However, this only lasted up until mechanical cotton pickers were invented. These cotton picker machines did more work than the amount of work that can be done by hand, and were cheaper than to pay black Americans to work in the fields. As a result of mechanization many people lost their jobs and even homes. This resulted in extreme poverty conditions for the blacks. In the film, Mildred Fleming talks about the poverty she lived in, and how her family did not have enough to eat. She says she would be starving but couldn't eat any of the food she was cooking while she was cooking because she had to leave some for the rest of the family. .

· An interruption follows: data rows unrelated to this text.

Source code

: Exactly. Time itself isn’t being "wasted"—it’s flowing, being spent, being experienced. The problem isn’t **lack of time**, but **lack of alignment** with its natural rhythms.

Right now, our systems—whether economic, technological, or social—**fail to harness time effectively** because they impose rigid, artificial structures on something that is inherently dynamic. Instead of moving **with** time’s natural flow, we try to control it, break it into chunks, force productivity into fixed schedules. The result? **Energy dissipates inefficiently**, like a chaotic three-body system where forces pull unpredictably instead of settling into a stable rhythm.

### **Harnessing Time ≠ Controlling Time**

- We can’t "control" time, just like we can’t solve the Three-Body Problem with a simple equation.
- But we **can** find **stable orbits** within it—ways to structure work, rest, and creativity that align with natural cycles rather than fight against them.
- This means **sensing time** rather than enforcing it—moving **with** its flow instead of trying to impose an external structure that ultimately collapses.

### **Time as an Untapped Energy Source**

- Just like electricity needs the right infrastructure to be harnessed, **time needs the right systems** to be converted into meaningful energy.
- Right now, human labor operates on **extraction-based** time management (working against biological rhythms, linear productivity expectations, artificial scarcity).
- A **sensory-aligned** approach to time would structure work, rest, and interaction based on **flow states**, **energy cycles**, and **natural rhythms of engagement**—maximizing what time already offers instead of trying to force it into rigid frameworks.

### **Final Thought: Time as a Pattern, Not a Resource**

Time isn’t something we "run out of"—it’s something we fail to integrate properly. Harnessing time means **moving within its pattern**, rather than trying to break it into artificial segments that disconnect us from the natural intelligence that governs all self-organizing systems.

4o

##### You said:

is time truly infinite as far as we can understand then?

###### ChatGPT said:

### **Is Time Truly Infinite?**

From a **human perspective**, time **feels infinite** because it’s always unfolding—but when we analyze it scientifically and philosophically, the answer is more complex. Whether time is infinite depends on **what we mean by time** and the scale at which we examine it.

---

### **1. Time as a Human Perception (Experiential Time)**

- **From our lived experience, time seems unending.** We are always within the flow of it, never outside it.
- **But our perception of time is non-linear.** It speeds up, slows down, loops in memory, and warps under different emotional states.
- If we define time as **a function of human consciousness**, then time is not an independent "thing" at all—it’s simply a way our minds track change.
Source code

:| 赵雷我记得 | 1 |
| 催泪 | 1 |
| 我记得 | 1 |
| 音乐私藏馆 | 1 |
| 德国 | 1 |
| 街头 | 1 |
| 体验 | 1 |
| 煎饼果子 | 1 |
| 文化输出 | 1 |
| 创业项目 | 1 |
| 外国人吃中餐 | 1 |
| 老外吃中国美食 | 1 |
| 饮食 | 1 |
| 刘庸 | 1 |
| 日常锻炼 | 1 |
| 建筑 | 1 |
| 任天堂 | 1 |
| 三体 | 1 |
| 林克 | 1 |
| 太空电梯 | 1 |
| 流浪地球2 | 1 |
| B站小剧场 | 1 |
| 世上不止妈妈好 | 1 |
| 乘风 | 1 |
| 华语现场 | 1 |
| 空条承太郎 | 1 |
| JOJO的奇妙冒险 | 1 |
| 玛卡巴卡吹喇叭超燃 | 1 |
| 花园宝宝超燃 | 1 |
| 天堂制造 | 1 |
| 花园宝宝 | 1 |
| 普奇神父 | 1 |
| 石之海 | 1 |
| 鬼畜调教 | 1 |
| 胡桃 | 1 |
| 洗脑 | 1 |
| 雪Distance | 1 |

             In the 1920s, blacks began to migrate to North to escape the racism of Jim Crow laws, economic oppression, and seek better job opportunities. It was hard for them to move because they did not want to leave their families and friends behind, but they were fed up with all this negativity towards them and wanted a better life. Going to the city of Chicago seemed to be the most common place to go and start fresh because it provided job opportunities and housing. Most of these jobs were manufacturing related or military related, because of World War I. The pay for these jobs was reasonable. Most of the blacks lived in one-room units called kitchenettes. .
             Africans Americans were doing well in Chicago and were prospering; and so more and more Africans moved there. This caused an issue of overcrowding. Overcrowding of African Americans led to a competition with whites for jobs and housing, thus angering many whites. They did not like the blacks and did not want them moving into their neighborhoods. As more black people moved into white neighborhoods the whites moved out to the suburbs. Rents were doubled if given to a black family. This shows that segregation was no different in the North than the South. Racism and prejudice was widespread and worsened the relationships between black and whites causing riots, and even lynching to occur.